Tony X, it appears, was similarly passionate about the Rams. I don't know Tony's age, though it seems that, like me, he doesn't remember a world in which the Rams were not in St. Louis. For all of the national talk about the Rams' brief time in St. Louis, if you're under the age of 30, you remember the Rams in St. Louis as ubiquitously as you remember the Packers in Green Bay or the Steelers in Pittsburgh.
The Cardinals are great and wonderful. Hell, I write for a Cardinals blog. I'm not exactly ambivalent to their existence. But fans have a different relationship with the Cardinals, a ubiquitous local brand, than they do with less successful teams.

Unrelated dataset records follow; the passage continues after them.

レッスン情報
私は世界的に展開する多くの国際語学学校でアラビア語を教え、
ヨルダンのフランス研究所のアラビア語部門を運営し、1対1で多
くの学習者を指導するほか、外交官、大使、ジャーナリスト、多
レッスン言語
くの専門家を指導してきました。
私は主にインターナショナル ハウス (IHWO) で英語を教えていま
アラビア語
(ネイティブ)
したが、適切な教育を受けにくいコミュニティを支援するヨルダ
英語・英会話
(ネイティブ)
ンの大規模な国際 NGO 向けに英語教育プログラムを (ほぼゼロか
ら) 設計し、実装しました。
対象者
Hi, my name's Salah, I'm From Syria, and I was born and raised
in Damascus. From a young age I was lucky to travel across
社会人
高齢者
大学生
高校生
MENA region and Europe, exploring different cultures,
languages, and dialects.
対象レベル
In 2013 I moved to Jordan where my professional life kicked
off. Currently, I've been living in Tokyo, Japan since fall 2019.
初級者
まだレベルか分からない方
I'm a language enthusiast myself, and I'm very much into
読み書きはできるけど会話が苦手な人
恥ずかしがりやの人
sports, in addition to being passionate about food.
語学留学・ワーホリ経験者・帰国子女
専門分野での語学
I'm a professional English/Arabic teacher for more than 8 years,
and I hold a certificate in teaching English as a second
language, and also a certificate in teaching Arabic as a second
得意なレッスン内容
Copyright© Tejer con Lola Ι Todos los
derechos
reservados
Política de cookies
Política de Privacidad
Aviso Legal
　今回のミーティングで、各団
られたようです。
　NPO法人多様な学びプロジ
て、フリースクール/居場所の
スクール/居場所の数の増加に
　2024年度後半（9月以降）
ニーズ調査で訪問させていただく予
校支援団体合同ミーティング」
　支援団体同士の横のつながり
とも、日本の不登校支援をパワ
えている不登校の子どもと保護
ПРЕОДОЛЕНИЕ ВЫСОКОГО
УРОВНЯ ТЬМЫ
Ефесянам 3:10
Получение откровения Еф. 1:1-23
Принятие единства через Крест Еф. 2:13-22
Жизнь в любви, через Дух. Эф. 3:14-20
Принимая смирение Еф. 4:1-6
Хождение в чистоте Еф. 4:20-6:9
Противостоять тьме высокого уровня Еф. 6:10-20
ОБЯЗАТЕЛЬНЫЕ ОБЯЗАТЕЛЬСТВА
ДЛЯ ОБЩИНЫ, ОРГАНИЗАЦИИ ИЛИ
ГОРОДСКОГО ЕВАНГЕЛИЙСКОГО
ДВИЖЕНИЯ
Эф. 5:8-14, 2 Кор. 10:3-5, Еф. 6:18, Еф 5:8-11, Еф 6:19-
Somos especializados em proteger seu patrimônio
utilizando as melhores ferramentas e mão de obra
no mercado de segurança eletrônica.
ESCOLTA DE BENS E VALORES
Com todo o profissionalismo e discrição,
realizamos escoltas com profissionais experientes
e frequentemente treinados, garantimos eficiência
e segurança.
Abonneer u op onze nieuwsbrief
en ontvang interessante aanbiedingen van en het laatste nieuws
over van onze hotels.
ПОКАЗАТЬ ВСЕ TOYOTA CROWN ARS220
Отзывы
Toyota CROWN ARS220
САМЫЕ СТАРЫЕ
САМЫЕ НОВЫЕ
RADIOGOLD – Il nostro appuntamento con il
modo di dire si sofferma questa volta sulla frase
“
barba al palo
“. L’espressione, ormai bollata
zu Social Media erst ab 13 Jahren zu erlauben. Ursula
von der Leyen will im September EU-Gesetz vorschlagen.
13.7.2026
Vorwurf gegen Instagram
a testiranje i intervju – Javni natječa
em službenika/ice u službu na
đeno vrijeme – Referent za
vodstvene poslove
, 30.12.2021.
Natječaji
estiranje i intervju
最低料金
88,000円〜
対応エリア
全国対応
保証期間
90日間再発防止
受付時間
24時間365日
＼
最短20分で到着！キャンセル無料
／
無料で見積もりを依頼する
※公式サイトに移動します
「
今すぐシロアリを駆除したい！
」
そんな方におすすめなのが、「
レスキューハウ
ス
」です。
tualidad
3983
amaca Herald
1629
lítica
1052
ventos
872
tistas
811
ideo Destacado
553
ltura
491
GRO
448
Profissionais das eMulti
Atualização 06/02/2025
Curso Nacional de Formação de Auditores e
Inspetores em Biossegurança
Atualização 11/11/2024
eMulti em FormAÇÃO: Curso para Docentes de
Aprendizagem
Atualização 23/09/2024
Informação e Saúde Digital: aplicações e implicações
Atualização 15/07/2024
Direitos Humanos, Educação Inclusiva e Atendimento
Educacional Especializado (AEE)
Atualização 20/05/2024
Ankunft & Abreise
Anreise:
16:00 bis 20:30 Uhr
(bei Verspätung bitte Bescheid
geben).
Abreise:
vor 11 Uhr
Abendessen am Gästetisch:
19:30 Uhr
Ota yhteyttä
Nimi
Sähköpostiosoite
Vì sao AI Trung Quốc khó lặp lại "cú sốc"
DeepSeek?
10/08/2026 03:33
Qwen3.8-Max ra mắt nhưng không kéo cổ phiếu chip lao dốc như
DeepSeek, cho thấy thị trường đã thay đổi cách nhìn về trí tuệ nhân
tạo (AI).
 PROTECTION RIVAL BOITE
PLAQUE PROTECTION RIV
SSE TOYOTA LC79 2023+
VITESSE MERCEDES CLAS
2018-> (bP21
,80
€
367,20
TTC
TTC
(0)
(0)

A little over a month ago, I wrote about how the Cardinals should specifically court alienated ex-Rams fans, though in fairness to the Cardinals, this was always going to be a less intuitive courtship than one spearheaded by the Blues. Fandom of the Blues, or any hockey team for that matter, is less casual. Say what you will about attendance for the Rams or Blues during lean years (of course, owners dangling the franchises to other cities didn't help the matters, either), but the fans who did show up and who did loudly rep their teams were hardly passive fans.

It had been well over a decade since my dad watched a Blues game. The only hockey I can recall him watching beyond my elementary school years was the last two minutes of the 2009 Stanley Cup Finals, and even after Marc-Andre Fleury's absurd performance stopping a flurry (pun unintended but nevertheless kept) of Detroit Red Wings shots, I could barely get him to muster more than a casual noting of impressiveness.

He usually goes to bed around 8 on weeknights, but he stayed up and watched every minute of Game 7 against the Blackhawks. He made sure before Game 1 against Dallas to know what channel NBC Sports was. During overtime of Game 2, he texted me about how nervous he was. It was the first time he had texted me about an in-progress sporting event since the final game of the St. Louis Rams.

Something is happening here. I had assumed when the Rams moved, St. Louis would collectively find another NFL team, but as it increasingly appears the entire league left us out to dry, this ceased to be an option. So in the end, our new Rams will not be the Chiefs nor the Bears nor the Colts. It's the Blues.

I was a Blues fan anyway, but it was only in 2016 that the Blues saved me.